MethodOct 15, 20214 min read

An overview of brand-name design criteria

Naming is more systematic than it looks. An objective set of criteria beats personal taste every time.

Brand naming is a body of work that should be approached more systematically and professionally than it appears. Rather than working within the frame of personal taste, it's healthier to work with defined criteria that can be evaluated objectively.

Drawing on respected advertising authors and journals, and learning from today's successful examples, here's how you can build your own criteria for creating original names. In brief, the criteria are:

  • Memorability
  • Tones
  • Unwritten rules
  • Meaning
  • Associative meaning
  • Unusualness (distinctiveness)
  • Spelling & pronunciation
  • Sounds
  • Personal preferences

Memorability

A name should make a person pause for a few seconds and still be remembered after some time has passed. To assess memorability you can use sub-methods such as rhyme, hard consonants, wordplay, figurative language, onomatopoeia and brand-name fit. It is one of the most important things to weigh.

Tones

Today every big brand has a tone of voice. In newly founded firms the tone represents the founder and first employees; in an established firm it gives clues about corporate culture. Tones are too important to ignore in naming.

Unwritten rules

Every industry has unwritten rules, and naming has its tendencies: qualifying the brand with a strong adjective, naming the brand after the founder's surname, and — in small amounts — using metaphoric names.

Meaning

A word can be perceived literally or figuratively. A literal word aids easy recognition; an invented word with no real-world meaning gives you more room to shape the brand image. Using meanings aligned with your brand helps you create creative names.

Associative meaning

Every brand makes an association. Today 'Apple' represents your phone, computer or a designer — beyond the fruit. Reaching the level of Apple's associations happens organically, over time.
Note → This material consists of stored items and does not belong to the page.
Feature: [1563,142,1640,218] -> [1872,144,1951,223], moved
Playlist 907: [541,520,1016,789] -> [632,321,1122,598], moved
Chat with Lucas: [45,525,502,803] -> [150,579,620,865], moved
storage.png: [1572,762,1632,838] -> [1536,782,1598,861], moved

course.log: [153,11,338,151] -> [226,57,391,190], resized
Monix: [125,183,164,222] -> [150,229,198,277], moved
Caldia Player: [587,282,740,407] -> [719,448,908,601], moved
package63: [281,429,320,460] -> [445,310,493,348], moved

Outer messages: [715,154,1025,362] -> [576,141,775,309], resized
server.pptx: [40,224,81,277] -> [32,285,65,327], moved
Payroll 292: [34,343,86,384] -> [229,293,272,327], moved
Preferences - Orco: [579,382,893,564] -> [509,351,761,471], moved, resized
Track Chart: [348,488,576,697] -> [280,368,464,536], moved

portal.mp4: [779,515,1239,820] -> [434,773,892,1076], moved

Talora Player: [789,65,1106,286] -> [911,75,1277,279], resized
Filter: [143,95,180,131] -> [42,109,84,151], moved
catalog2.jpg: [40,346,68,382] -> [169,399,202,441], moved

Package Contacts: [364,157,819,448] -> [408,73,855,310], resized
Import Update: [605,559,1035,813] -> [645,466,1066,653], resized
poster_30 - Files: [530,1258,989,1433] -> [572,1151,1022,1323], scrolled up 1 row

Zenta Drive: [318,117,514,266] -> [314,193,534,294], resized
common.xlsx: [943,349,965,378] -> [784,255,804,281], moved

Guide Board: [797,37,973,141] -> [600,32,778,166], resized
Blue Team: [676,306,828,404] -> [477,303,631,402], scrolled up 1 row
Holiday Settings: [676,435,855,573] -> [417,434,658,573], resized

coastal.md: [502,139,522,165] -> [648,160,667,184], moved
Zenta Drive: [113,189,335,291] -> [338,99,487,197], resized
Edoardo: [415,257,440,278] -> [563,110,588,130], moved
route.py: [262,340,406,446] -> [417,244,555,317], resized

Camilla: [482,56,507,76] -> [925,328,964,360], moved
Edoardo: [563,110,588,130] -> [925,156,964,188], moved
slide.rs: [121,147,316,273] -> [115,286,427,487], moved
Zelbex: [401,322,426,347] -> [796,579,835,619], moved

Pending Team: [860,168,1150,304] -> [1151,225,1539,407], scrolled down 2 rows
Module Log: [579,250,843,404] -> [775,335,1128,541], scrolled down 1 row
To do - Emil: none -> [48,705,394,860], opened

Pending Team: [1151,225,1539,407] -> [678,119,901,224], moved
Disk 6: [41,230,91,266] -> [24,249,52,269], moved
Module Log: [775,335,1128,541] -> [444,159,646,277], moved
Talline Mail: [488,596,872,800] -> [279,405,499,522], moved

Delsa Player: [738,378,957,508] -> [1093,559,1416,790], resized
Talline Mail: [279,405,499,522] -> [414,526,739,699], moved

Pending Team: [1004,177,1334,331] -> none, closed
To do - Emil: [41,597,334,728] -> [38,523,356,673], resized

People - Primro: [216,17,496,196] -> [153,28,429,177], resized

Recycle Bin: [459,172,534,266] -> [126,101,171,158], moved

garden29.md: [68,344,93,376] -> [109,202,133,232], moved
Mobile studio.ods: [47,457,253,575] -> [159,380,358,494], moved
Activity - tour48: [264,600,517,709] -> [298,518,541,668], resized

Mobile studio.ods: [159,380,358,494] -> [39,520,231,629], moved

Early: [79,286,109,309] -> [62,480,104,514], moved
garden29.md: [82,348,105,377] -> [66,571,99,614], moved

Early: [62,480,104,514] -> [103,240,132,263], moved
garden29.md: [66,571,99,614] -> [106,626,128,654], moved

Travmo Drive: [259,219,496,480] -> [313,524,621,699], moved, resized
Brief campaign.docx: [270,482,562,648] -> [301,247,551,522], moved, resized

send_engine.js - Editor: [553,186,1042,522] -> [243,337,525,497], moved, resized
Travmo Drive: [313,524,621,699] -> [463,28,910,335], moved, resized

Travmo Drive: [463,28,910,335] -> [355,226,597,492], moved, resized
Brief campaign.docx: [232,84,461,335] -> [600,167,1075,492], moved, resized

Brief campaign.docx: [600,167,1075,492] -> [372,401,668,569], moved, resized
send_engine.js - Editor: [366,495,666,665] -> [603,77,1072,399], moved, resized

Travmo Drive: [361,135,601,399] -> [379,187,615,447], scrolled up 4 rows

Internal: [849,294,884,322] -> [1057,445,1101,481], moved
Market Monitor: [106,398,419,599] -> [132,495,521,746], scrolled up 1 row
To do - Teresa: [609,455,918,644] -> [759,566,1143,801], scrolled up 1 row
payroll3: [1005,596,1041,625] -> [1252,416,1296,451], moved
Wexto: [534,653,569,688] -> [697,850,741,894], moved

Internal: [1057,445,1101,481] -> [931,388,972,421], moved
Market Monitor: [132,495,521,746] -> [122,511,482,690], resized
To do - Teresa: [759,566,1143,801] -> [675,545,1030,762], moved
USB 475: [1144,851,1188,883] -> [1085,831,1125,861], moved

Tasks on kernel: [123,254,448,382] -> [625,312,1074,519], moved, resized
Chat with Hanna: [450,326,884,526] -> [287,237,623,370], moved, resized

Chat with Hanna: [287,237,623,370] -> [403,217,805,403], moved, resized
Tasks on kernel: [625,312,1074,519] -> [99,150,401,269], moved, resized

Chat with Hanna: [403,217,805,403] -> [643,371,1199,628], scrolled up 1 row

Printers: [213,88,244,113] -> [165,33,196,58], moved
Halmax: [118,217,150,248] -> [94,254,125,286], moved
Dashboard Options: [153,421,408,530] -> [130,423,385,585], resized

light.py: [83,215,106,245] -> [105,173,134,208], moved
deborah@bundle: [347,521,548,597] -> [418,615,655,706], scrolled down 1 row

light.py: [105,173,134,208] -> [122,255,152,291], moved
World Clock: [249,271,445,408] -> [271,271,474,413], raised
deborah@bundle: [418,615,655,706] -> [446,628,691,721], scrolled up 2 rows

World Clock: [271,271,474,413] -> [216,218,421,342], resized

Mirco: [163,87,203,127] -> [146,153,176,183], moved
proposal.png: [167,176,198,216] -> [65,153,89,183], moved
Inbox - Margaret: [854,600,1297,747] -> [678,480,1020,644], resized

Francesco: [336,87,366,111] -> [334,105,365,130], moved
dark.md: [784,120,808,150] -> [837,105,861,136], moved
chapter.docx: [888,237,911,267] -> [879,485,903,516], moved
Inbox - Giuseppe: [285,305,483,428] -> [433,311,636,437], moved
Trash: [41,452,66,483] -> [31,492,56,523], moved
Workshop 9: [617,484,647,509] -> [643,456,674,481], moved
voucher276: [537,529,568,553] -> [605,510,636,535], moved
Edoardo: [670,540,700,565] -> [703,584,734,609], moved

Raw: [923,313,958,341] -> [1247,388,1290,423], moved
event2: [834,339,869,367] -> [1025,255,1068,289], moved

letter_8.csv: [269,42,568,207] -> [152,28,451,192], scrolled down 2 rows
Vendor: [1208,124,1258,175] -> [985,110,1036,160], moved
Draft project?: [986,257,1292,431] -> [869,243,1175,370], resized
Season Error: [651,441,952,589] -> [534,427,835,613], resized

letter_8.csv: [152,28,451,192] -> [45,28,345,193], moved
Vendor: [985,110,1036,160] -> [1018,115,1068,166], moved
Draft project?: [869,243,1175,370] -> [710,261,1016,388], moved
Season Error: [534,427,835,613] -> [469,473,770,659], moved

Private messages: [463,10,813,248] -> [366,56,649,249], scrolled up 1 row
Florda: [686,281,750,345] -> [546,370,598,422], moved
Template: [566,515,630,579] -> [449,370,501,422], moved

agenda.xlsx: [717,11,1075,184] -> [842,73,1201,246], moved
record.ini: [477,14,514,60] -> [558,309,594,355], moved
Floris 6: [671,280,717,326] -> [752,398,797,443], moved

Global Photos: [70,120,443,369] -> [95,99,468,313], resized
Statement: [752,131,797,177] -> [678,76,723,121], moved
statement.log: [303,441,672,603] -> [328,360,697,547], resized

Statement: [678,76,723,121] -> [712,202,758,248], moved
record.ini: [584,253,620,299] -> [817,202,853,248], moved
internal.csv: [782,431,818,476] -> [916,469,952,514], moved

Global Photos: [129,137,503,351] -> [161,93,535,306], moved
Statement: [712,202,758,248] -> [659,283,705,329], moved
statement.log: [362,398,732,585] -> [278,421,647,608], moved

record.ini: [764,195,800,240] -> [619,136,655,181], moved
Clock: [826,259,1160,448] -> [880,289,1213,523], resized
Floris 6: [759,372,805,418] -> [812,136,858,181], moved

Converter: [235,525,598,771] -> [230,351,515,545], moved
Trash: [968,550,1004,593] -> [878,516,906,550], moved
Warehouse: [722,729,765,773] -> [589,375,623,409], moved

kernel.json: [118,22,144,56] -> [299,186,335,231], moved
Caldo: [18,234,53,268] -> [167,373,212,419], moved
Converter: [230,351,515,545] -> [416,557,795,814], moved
Unusualness (distinctiveness)

Unusual names are bipolar: at one pole a new word, at the other a common word. A new word can help you differentiate in a crowded sector; a common word can make you easier to understand. Unusualness helps you create original names.

Spelling & pronunciation

Both matter for any good name. A name can come from a misspelling or a hard-to-pronounce word. A hard-to-pronounce word can give a foreign image, while misspelled names have fewer problems getting a URL. Deliberate spelling and pronunciation effects help create creative names.

Sounds

Even when two words are synonyms in a thesaurus, the sounds they make differ. How a name sounds matters greatly — 'kırmızı' and 'al' (two Turkish words for red) do not express the same thing.

Personal preferences

To gauge your own taste, ask yourself questions; based on your answers and your listed criteria, you can shape a name for your brand.

A few global examples

Start with the French cosmetics giant L'Oréal. Its spelling and pronunciation feel hard to everyone but the French. 'L'Oréal' is a coined word — the real name was Auréale. They likely began using a more French-sounding name to signal belonging to French culture. The inspiration is the Latin 'aureolus' (golden, beautiful, magnificent). An unusual name with no everyday use, it has, associatively, become one with the well-groomed French woman.

Johnson & Johnson, one of the world's largest personal- and medical-products firms, continues the trend of naming a brand after its founder. An interesting point: this ordinary, familiar name fuses with a disciplined, family-minded brand culture.

Pepsi's story is intriguing. Because the founder was a pharmacist, he gave the drink a healthy image with the name Pepsi, from the digestive enzyme pepsin. The initial hard consonant makes it easy to recall; coined in the late 19th century, it's quite unusual, and its spelling and pronunciation are easy in most of the world.

Siemens AG (Aktiengesellschaft) is the product of a merger; 'Aktiengesellschaft' is German for a joint-stock company. Out of respect for its German structure and expertise, Siemens never translates it and shortens it to 'AG' — a path many German firms follow. The name itself comes from the founder's surname, and is often mispronounced by non-German speakers.